**Consigna A**. Enumera las personas que se nombran en el primer párrafo del fragmento sobre el doctor Peña, sin contar al propio Peña.

**Fragmento proporcionado**.

Con ellos estaba siempre en faena el doctor Peña. Con él nace, y por él muere Colombia. De él teme Bolívar, que lo acaricia. El da pensamiento a la lanza de Páez. A Miranda lo acusa. Con Santander combate. A los jefes del llano convence. Burla a Monteverde. Burla a Boves. Y cuando las almas fuertes, fatigadas de su grandeza excesiva, o de la ajena pequeñez desmayan, él, sobre el héroe dormido alza al abogado. Luego de Cúcuta, Valencia.
El preside en todas partes, donde Bolívar no preside.; en San Diego de Cabruta, donde acerca y confunde, en flamígera masa, las guerrillas del llano oriental; en el Congreso de Cúcuta, donde firma, en 1821, la primera Constitución de la República de Colombia, en la Alta Corte de Bogotá, donde salva, si no la vida de Leonardo Infante, su honor de magistrado; en el Ministerio de Páez, y en su ánimo; en el Congreso famoso de Valencia; en el Senado inquieto de 1831. Con él van siempre su tono personal, su voluntad precisa, su ánimo batallante, su facilidad venturosa de ofrecer en sentencias breves ideas graves. A los suyos organiza; a los adversarios desbanda. Severo en los primeros años de su vida, cuando la severidad es fácil, truécase en indulgente cuando tiene que serlo consigo propio; que no hay como vivir para aprender a tener compasión con los que viven. Fue tan hábil que su habilidad mató su grandeza. La habilidad es la cualidad de los pequeños.
Así se sentaba él en la áspera silla del caballo llanero; como en aquellas de cordobás pespunteado de seda de colores, ornamento preciado de las salas en aquellas épocas modestas. ¡Qué activo en todas partes! ¡Qué brioso en al sociedad patriótica! ¡Qué buen republicano en los primeros años difíciles de la República! ¡Qué bravo cuando acusa a Miranda! ¡Qué injusto cuando lo prende! ¡Qué útil en los llanos! En Cúcuta ¡qué asiduo! En Bogotá, que fiero! ¡Qué pequeño en lo de los dineros de la agricultura! ¡Qué laborioso en su Ministerio! ¡Qué imponente en Congreso de Valencia! Y en el Senado, ¡cuán discreto!

**Consigna B**. Transcribe literalmente los registros desde su comienzo hasta la línea que contiene "haze removal: strength", incluidas ambas.

**Extracto de datos**.
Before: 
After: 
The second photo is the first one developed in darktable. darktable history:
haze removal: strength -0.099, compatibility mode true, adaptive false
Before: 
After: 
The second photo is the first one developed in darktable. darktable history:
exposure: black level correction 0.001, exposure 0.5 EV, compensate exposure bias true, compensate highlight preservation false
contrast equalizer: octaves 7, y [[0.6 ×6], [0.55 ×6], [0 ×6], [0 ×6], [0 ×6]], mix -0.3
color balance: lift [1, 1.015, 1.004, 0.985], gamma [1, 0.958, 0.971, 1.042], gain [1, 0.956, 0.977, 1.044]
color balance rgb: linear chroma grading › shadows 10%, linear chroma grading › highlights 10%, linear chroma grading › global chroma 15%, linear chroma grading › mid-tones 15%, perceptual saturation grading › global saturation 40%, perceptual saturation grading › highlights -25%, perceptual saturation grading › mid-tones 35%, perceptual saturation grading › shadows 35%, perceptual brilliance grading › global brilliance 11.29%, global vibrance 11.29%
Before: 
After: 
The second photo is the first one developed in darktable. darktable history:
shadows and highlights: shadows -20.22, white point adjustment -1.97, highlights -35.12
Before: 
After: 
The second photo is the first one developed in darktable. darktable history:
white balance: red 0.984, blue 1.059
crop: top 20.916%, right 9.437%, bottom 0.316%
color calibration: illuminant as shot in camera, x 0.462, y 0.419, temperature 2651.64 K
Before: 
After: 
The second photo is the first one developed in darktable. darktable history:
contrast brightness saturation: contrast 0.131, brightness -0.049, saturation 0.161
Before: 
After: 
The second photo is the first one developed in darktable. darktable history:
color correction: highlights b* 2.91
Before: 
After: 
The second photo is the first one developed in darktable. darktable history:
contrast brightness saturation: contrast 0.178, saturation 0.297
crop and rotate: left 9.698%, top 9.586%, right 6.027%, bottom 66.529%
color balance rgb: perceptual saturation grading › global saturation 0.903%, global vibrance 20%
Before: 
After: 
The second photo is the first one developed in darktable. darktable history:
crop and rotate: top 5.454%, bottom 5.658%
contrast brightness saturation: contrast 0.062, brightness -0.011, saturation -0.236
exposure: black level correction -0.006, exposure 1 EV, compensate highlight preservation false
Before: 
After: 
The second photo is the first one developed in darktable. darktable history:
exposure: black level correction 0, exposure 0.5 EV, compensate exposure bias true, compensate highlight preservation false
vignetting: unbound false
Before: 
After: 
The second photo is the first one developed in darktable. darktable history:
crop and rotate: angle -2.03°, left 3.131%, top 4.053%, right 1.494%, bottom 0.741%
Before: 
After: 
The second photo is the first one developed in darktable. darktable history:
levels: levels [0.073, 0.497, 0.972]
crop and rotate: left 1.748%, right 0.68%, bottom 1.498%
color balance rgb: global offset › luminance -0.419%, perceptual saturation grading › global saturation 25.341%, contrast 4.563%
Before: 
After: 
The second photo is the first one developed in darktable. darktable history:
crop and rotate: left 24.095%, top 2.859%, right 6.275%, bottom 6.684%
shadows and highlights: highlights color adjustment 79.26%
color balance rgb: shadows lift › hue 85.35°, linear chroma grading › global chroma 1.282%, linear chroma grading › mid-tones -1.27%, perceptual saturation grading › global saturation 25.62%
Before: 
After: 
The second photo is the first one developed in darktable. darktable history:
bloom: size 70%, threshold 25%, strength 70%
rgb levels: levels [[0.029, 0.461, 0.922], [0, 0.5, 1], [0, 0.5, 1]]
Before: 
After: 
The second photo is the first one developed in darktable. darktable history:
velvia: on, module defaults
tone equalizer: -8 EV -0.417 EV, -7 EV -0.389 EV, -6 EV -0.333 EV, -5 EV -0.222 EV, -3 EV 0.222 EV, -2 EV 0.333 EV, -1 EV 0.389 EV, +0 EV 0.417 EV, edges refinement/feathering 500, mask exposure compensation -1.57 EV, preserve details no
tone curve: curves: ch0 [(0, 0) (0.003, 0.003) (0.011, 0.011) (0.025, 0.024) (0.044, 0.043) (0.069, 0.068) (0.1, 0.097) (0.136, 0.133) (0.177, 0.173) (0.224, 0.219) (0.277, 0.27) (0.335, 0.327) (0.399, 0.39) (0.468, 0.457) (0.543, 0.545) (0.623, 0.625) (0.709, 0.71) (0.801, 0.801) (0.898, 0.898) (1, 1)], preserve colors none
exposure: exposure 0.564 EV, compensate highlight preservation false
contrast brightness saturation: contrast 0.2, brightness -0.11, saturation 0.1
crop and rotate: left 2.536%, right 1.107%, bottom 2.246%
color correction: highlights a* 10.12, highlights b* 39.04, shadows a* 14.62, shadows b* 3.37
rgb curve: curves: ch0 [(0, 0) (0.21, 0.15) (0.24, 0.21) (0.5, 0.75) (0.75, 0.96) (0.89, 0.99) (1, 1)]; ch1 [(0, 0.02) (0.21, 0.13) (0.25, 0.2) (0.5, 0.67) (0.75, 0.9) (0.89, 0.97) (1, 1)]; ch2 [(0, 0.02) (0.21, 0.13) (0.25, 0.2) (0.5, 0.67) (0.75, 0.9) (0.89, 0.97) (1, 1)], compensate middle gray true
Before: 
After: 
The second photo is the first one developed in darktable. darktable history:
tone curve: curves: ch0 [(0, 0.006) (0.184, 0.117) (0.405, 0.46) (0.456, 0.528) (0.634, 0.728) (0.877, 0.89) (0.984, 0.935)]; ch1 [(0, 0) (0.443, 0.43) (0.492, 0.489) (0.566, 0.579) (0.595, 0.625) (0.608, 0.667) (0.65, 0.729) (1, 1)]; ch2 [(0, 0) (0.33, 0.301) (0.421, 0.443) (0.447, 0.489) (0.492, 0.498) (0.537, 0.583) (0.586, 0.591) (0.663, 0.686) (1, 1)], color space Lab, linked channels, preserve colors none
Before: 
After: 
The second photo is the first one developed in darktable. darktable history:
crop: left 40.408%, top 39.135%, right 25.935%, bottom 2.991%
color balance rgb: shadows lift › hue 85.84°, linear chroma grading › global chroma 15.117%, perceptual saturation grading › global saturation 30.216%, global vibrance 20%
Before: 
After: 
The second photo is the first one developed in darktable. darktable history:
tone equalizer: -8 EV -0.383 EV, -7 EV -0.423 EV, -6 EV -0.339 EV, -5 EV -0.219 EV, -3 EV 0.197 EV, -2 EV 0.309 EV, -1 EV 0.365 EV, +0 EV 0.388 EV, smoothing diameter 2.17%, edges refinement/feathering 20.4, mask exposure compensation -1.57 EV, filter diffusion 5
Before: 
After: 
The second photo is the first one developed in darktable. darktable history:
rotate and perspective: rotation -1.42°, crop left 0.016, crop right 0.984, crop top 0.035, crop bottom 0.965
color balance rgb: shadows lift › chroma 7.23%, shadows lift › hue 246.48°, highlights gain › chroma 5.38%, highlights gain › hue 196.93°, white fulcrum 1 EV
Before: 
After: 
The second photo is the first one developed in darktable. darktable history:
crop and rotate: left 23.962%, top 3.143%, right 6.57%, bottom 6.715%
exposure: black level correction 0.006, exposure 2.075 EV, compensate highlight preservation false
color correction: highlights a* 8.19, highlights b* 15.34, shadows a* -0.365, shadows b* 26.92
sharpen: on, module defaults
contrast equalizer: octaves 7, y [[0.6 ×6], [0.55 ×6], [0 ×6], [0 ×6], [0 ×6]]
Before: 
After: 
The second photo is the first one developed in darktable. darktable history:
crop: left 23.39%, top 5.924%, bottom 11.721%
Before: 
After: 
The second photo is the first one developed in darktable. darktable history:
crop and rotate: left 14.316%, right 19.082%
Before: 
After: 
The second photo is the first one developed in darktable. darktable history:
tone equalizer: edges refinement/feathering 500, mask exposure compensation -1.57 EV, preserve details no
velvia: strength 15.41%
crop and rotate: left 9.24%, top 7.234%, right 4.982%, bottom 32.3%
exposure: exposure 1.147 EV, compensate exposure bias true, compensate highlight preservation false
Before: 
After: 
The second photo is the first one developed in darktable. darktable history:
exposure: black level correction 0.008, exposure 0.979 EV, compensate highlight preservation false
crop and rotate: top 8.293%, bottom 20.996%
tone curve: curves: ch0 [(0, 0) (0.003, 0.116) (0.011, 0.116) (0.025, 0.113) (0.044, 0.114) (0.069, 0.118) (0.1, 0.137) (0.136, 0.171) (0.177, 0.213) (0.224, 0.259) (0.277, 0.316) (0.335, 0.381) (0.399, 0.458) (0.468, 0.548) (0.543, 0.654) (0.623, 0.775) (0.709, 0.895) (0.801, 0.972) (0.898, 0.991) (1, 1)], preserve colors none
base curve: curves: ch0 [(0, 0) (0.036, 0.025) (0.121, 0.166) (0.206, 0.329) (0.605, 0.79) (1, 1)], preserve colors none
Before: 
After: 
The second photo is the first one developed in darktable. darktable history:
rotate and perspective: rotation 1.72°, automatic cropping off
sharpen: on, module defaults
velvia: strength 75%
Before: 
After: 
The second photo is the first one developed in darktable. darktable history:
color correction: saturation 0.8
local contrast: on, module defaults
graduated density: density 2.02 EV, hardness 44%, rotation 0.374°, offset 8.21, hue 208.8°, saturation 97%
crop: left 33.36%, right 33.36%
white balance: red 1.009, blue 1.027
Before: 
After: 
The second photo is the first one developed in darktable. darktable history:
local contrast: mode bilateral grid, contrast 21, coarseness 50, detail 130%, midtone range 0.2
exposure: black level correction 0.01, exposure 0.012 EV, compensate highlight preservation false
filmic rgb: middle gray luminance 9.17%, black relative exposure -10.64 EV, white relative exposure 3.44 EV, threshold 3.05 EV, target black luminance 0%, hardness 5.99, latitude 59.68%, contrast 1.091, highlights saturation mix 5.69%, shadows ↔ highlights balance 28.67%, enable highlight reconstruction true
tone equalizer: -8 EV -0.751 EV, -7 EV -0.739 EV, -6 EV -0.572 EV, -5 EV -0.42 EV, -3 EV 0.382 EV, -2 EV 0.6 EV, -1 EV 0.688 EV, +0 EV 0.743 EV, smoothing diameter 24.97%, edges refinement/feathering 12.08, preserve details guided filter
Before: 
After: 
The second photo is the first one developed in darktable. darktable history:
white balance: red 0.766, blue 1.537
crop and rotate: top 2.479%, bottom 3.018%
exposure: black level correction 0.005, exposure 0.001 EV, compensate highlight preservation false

**Resultado final A**. Bolívar, Páez, Miranda, Santander, Monteverde, Boves

**Resultado final B**.
Before: 
After: 
The second photo is the first one developed in darktable. darktable history:
haze removal: strength -0.099, compatibility mode true, adaptive false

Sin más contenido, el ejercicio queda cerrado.